● **EXERCISE BRIEF**
Write out the passage on EMD dynamic brake control word for word, from "Still, in respect" to "was simply internal.".

● **PASSAGE PROVIDED**

==========

So it may be seen that EMD was essentially forced to abandon field-loop DB control for its export locomotives, and once it was determined that remote control of local excitation was needed, potential-wire was likely seen as a logical choice. In that sense, MU compatibility with GE-equipped locomotives was evidently not a primary driving factor, but it might have come into play once the deliberations on remote excitation control started, although perhaps weakly so. In 1951, GE-equipped locomotives with potential-wire DB control were in service in Guatemala and the Congo, and orders would have been in hand for Argentina, Australia (NSWGR), Brasil and Columbia. Except perhaps for NSWGR, none of the railroads involved appeared to be particularly concerned about inter-make MU compatibility at that time.

The essence of the EMD patent appears to have been not so much potential-wire control in and of itself, but the method of decompounding, and the use of a load regulator positioner relay. Decompounding of the main generator during DB operation was not new; GE used the voltage across the commutating pole winding as a decompounding input to a transductor in its amplidyne system, and English Electric (EE) used the main generator starting winding for that purpose. Neither was use of the main generator battery field load regulator rheostat for DB excitation control new, as EE had previously used the same, albeit with direct up/down (impulse) rather than potential-wire control. And EMD itself had used direct up/down control of the load regulator rheostat on its early non-MU hump control. (The MU version, which may have debuted with the -9 series locomotives, used a load regulator positioner relay.)

One may also deduce that notwithstanding the special WONA (world-outside-of-North America) requirements, in 1951 EMD had not conceded that potential-wire DB control was superior to its own field-loop control for the North American market which it by then dominated. That would explain why it was a decade or so before it reconsidered the DB control case, by which time a different set of circumstances obtained.

Still, in respect of EMD domestic locomotive practice, there was an interesting intermediate step that I think arrived with the SD-24 and other 567D-engined models. Rather than controlling field loop current directly by a “high-current” rheostat in the control stand, it was controlled by the load regulator rheostat in the leading unit. In turn the load regulator was controlled by a positioner relay, whose operation was controlled by a low current, 500-ohm potentiometer in the control stand. Thus there was in effect an internal potential-wire control system between the control stand and the load regulator rheostat.

A corollary is that contrary to what I said in my previous posting, the field loop itself never changed from a high-current (15 amps) to low-current system. The change was simply internal.

==========

(Transcribed page text)
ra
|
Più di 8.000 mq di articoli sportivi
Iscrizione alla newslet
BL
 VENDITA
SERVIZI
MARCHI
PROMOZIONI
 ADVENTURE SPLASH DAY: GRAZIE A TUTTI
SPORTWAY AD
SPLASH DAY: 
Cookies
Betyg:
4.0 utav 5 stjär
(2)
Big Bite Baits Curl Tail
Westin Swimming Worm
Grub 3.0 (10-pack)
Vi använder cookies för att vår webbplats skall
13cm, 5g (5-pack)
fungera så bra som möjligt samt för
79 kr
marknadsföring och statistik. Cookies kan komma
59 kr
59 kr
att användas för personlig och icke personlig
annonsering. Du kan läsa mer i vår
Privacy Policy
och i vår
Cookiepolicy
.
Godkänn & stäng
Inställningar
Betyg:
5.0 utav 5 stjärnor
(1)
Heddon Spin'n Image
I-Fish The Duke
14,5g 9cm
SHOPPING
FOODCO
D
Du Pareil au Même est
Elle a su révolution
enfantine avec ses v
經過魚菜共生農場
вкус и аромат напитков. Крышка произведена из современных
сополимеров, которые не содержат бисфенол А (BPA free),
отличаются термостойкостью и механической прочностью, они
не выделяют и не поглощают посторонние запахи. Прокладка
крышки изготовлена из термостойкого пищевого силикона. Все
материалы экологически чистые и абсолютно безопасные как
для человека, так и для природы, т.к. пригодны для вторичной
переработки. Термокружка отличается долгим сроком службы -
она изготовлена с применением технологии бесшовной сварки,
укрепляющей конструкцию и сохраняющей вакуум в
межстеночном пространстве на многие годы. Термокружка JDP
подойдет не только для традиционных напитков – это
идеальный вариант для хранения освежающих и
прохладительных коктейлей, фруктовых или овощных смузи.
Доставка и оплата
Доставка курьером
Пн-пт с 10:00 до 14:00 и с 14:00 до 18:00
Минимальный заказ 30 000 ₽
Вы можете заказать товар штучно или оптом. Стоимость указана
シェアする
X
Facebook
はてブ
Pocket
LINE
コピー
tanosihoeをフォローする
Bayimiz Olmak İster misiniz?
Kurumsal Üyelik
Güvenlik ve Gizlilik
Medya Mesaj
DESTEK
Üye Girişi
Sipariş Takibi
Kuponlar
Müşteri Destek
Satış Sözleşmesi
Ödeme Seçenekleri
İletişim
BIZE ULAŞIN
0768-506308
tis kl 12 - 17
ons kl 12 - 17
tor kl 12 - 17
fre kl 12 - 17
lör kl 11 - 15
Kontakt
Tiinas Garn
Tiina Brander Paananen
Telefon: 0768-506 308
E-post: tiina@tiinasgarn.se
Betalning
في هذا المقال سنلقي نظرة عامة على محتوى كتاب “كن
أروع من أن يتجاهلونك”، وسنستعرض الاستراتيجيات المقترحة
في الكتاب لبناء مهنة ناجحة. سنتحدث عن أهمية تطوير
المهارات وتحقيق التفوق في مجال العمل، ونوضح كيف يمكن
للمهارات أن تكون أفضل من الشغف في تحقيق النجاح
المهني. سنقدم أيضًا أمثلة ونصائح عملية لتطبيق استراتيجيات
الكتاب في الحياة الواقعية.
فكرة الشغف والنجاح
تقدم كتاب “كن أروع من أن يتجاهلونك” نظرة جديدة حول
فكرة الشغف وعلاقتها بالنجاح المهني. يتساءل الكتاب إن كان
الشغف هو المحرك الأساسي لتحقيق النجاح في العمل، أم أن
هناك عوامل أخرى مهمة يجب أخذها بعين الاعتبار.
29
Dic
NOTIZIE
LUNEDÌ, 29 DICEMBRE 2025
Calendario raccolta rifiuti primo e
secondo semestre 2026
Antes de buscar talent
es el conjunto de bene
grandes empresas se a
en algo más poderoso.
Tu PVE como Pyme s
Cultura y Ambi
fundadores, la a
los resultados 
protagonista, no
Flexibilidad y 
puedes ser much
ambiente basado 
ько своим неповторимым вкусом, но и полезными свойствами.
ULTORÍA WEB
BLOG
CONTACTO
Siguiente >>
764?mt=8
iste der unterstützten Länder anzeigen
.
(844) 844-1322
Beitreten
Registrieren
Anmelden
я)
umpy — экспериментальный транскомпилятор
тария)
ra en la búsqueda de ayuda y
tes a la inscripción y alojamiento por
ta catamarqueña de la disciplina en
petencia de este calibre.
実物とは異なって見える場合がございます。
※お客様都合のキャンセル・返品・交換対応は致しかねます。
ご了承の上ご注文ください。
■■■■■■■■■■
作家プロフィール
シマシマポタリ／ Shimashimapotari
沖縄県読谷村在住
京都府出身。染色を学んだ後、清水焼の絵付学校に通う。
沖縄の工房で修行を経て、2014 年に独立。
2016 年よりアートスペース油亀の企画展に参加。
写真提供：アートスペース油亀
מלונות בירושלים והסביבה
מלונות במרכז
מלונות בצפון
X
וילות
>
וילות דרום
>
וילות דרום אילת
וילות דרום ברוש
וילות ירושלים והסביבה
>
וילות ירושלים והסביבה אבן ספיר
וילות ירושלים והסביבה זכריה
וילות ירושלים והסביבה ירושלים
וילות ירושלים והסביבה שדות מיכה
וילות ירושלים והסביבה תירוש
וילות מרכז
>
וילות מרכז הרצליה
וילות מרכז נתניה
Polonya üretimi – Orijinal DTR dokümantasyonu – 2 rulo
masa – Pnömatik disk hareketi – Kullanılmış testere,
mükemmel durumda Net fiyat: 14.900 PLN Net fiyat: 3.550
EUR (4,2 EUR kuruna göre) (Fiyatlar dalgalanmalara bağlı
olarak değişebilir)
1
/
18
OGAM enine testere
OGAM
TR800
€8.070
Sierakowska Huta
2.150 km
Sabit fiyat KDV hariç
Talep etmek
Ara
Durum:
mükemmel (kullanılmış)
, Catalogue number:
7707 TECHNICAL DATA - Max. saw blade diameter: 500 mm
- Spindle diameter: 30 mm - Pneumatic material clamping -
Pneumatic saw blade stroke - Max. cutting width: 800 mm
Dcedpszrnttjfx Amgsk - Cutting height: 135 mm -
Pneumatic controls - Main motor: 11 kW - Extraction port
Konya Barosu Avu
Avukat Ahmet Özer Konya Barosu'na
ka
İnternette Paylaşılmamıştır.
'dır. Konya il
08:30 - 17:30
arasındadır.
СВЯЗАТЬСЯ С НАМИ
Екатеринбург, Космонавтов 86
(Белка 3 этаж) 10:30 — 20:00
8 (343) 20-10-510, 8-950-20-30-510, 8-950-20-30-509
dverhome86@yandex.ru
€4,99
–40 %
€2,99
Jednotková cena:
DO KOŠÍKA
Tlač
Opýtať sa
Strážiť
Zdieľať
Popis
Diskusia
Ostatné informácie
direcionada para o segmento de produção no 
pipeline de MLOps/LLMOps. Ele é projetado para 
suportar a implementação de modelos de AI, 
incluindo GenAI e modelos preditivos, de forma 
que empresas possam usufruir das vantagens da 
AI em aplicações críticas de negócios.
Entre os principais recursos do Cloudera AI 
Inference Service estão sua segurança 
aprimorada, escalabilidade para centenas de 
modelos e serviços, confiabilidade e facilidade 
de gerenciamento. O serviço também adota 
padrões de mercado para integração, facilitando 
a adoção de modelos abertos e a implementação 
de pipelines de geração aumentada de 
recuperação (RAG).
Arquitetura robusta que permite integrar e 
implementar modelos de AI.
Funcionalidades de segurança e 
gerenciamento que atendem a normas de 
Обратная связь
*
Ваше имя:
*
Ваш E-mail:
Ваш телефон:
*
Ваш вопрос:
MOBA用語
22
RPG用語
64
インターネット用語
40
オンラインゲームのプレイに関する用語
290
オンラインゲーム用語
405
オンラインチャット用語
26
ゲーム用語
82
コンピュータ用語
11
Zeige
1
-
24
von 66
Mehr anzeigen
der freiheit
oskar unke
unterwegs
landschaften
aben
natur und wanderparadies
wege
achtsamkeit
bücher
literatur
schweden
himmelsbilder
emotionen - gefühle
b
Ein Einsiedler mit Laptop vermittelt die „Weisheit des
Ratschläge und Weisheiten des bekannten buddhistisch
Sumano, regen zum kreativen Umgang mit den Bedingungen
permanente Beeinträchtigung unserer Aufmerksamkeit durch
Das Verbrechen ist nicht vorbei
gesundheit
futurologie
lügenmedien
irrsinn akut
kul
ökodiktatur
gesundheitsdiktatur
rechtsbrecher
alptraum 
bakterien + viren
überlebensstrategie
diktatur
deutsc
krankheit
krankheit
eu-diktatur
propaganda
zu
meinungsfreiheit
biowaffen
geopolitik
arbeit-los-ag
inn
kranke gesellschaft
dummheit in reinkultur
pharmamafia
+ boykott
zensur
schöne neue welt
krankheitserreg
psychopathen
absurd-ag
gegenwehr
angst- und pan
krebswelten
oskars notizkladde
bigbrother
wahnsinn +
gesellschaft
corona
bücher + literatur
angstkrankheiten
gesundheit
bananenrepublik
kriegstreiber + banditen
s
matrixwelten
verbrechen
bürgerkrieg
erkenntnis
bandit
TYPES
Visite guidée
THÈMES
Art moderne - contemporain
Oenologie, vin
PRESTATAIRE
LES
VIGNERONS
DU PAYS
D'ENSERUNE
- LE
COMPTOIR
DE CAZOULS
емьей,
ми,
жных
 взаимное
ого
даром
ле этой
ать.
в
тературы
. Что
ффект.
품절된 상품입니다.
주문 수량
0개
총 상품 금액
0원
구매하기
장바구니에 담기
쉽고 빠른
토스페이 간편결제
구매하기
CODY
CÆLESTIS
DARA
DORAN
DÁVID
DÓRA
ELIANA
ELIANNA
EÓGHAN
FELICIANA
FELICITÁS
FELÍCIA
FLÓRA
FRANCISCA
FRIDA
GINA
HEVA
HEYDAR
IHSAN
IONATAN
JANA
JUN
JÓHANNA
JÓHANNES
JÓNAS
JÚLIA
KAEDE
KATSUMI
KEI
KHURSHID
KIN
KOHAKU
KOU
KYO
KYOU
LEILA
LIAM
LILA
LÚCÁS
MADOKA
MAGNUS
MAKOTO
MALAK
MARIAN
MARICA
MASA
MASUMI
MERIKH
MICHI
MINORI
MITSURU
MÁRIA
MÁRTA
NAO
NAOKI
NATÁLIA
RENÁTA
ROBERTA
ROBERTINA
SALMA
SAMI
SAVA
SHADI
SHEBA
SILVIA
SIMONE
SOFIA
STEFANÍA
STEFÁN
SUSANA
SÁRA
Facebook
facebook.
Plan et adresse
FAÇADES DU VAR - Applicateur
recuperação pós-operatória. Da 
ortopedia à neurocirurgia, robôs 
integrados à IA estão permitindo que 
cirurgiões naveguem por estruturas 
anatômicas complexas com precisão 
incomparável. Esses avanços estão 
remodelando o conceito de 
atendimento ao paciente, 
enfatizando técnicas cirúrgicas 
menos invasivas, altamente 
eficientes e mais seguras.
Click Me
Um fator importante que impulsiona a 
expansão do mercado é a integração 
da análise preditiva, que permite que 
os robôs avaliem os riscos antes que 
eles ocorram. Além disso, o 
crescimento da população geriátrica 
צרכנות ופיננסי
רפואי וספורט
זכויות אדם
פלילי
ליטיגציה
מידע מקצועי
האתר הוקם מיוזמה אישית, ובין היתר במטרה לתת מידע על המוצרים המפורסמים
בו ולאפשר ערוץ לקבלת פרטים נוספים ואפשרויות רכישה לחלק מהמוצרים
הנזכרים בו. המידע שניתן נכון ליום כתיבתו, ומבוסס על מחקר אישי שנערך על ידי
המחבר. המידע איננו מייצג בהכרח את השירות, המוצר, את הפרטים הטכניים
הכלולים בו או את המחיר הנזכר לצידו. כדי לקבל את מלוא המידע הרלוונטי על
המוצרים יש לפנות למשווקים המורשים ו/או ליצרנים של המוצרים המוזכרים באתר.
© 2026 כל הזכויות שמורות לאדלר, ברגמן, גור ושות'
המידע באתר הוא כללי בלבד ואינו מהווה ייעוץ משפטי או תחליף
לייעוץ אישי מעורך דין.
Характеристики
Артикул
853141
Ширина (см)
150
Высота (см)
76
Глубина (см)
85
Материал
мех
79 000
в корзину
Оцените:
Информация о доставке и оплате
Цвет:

==========

● **ANSWER BOX**
Still, in respect of EMD domestic locomotive practice, there was an interesting intermediate step that I think arrived with the SD-24 and other 567D-engined models. Rather than controlling field loop current directly by a “high-current” rheostat in the control stand, it was controlled by the load regulator rheostat in the leading unit. In turn the load regulator was controlled by a positioner relay, whose operation was controlled by a low current, 500-ohm potentiometer in the control stand. Thus there was in effect an internal potential-wire control system between the control stand and the load regulator rheostat.

A corollary is that contrary to what I said in my previous posting, the field loop itself never changed from a high-current (15 amps) to low-current system. The change was simply internal.